» **Task objective**:
In the text on Alkalihalobacillus hemicentroti, from what source was the bacterium isolated?

» **Excerpt provided**:
——

Alkalihalobacillus hemicentroti

Scientific classification
- Domain: Bacteria
- Kingdom: Bacillati
- Phylum: Bacillota
- Class: Bacilli
- Order: Bacillales
- Family: Bacillaceae
- Genus: Alkalihalobacillus
- Species: A. hemicentroti
- Binomial name: Alkalihalobacillus hemicentroti (Chen et al. 2011) Patel and Gupta 2020
- Type strain: JSM 076093
- Synonyms: Alkalihalobacillus haemicentroti; Bacillus hemicentroti; Pseudalkalibacillus hemicentroti;

= Alkalihalobacillus hemicentroti =

- Genus: Alkalihalobacillus
- Species: hemicentroti
- Authority: (Chen et al. 2011) Patel and Gupta 2020
- Synonyms: Alkalihalobacillus haemicentroti, Bacillus hemicentroti, Pseudalkalibacillus hemicentroti

Species of bacterium

Alkalihalobacillus hemicentroti is a Gram-positive, moderately halophilic, facultatively alkaliphilic, endospore-forming, facultatively anaerobic and non-motile bacterium from the genus of Alkalihalobacillus which has been isolated from a sea urchin (Hemicentrotus pulcherrimus) from the Naozhou Island.

——

» **Given records**:
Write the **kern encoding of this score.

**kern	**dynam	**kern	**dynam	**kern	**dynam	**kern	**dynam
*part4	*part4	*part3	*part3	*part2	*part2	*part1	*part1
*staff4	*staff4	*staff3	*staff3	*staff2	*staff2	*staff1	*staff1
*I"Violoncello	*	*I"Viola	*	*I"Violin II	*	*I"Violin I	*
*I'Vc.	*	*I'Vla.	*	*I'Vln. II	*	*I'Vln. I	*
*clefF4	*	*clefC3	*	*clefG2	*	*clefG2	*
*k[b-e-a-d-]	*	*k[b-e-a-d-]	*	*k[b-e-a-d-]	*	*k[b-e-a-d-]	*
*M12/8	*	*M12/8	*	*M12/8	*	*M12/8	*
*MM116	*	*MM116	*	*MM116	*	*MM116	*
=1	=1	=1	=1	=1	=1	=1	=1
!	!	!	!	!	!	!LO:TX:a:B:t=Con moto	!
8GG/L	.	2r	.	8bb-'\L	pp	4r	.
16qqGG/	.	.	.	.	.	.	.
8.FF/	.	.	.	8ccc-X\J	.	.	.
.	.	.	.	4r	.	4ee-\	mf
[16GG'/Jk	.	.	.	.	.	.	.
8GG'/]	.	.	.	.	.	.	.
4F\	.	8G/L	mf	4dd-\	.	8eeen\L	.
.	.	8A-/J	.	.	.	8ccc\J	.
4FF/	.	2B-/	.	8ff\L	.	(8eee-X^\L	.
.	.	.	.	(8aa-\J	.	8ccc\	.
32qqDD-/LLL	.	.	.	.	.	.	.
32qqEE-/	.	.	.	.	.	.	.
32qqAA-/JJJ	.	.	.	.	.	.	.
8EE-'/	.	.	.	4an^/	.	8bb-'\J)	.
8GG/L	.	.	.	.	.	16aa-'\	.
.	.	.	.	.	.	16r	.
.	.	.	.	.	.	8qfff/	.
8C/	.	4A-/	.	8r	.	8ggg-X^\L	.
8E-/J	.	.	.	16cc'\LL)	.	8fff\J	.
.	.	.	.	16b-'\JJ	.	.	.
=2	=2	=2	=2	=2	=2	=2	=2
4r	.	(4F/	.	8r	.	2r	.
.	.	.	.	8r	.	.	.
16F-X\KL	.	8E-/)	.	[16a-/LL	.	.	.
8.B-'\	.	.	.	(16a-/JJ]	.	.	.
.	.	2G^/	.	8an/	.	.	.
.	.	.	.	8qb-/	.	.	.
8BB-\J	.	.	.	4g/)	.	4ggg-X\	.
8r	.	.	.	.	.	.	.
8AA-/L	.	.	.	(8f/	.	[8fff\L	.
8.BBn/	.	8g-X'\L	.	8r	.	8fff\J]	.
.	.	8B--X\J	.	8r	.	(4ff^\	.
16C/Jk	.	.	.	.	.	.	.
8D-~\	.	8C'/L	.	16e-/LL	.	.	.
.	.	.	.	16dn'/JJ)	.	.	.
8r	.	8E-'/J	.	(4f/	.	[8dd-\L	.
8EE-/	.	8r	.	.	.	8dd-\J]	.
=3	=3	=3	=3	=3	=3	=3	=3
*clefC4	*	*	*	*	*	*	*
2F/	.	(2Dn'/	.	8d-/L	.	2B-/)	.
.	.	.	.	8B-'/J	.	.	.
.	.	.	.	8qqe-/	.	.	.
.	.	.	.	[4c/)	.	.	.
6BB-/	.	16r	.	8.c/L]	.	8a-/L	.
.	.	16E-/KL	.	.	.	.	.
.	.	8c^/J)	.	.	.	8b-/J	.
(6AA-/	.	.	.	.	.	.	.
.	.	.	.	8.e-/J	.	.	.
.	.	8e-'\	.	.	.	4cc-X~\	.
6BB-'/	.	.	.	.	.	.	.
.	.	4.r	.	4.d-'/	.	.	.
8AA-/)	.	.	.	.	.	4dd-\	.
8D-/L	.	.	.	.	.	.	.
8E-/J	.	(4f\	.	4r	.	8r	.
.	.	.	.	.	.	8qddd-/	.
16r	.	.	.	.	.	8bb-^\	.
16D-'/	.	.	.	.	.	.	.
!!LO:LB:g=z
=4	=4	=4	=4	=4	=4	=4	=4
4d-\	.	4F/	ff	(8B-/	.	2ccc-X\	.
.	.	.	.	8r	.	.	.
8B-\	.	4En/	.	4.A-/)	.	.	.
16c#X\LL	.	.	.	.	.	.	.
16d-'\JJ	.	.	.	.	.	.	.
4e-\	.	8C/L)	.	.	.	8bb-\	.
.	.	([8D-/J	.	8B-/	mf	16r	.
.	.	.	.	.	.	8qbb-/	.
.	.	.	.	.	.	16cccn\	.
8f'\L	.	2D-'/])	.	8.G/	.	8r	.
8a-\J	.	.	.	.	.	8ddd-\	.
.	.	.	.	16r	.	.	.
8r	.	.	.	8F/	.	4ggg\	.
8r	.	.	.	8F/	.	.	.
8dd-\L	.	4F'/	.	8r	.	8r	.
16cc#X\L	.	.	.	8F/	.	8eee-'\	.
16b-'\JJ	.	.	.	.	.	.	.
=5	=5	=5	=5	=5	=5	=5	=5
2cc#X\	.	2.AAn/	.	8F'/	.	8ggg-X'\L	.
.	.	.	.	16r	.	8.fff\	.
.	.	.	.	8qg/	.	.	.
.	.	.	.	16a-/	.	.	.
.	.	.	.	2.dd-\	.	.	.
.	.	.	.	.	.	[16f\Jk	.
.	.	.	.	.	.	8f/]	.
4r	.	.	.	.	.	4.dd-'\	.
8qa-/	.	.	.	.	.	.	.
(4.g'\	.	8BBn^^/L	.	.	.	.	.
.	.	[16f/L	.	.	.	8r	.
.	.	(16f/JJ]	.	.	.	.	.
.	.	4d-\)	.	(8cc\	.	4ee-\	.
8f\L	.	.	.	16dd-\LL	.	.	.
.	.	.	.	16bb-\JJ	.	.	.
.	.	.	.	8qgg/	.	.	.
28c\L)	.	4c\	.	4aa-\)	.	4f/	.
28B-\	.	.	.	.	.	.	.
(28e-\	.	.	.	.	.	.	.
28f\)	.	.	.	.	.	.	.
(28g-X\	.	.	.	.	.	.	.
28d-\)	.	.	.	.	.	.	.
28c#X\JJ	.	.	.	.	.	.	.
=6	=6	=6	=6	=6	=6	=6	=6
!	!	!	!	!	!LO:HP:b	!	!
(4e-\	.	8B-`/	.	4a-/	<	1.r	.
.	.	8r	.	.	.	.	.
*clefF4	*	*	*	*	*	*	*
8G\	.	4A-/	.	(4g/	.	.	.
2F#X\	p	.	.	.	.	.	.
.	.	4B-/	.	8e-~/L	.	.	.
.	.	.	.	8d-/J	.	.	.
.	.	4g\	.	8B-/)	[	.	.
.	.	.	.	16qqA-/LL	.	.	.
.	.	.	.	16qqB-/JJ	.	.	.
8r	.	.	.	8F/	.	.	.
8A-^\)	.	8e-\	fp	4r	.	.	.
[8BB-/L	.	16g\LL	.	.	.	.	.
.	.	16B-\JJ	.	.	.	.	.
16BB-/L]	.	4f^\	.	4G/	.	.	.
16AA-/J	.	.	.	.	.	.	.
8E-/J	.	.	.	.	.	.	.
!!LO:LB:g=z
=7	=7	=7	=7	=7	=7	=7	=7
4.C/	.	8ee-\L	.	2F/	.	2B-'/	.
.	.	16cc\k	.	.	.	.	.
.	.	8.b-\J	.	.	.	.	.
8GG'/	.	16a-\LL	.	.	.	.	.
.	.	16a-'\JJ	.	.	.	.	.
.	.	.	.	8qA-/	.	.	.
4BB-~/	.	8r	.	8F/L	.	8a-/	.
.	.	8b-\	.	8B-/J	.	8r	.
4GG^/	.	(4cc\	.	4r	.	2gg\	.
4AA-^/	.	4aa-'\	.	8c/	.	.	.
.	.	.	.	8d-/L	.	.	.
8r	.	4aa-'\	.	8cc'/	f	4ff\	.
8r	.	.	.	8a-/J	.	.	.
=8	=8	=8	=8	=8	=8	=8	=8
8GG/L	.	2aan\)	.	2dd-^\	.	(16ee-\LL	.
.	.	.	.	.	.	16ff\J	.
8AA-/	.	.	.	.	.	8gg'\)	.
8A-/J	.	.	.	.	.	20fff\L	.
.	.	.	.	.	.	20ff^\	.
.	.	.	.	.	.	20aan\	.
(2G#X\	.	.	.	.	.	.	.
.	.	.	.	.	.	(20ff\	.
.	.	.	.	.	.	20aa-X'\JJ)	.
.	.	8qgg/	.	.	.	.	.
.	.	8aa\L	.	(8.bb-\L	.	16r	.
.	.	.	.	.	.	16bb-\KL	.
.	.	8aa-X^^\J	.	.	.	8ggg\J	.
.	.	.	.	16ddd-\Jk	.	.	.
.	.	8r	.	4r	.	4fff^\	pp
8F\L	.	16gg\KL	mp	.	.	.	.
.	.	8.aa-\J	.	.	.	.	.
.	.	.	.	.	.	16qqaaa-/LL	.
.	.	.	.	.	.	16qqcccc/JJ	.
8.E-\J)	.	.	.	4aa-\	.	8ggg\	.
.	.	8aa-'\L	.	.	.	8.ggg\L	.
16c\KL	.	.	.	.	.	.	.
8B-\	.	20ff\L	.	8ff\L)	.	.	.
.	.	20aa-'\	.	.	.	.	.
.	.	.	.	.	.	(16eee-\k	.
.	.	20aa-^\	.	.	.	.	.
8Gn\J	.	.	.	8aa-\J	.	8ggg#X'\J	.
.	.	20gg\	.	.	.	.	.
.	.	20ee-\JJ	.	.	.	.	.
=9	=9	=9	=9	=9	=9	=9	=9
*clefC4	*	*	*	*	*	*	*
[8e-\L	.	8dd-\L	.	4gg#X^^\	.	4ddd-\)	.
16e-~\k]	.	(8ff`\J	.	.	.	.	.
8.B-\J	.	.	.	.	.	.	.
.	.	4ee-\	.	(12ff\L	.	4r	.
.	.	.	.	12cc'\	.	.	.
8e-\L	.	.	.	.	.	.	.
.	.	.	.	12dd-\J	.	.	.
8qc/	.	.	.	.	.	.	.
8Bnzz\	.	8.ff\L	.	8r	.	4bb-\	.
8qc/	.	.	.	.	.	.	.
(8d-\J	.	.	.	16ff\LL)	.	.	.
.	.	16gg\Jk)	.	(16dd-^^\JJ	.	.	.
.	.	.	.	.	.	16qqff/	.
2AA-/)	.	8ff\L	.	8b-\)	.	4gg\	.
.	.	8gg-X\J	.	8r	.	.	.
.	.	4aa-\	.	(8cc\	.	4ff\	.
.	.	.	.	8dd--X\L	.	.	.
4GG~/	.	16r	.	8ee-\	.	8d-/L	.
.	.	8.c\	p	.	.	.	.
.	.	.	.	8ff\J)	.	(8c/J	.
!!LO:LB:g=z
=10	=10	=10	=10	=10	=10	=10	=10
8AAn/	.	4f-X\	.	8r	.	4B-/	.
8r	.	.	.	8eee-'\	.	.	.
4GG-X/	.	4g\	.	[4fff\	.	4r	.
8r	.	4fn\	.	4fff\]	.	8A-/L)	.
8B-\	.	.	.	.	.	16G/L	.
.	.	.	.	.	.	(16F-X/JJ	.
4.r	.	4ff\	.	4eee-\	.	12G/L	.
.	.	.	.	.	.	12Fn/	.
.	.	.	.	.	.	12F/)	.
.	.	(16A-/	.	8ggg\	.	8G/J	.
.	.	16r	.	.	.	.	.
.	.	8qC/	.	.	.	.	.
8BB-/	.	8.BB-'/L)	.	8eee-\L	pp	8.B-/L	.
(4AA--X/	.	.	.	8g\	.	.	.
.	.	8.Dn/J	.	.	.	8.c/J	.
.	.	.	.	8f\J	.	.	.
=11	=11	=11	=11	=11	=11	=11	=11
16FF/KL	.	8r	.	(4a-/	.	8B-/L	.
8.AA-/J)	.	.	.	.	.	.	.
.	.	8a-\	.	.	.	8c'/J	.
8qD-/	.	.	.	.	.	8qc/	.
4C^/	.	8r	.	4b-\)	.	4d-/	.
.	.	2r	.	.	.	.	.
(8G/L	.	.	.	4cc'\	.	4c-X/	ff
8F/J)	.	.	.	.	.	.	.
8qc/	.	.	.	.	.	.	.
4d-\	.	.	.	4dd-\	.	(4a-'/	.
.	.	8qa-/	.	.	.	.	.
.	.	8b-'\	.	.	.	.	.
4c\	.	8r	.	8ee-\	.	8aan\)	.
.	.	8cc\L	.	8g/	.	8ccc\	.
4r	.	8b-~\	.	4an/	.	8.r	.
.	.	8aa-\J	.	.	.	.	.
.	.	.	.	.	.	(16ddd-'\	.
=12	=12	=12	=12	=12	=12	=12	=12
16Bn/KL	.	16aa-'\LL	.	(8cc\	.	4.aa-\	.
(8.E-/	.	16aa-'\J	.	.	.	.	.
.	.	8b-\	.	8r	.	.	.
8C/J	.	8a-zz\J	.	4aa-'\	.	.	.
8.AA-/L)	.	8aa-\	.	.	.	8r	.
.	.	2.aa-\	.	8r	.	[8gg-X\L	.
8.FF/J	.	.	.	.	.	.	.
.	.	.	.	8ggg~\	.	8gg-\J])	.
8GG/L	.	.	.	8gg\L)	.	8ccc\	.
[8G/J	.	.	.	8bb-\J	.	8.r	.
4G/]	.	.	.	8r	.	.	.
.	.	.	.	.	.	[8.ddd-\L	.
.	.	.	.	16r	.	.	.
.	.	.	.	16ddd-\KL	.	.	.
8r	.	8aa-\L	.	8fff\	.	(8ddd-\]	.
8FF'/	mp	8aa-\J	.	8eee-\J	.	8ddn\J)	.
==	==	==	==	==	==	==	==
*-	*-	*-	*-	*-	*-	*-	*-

——

» **Written response**:
It was isolated from a sea urchin (Hemicentrotus pulcherrimus) from the Naozhou Island.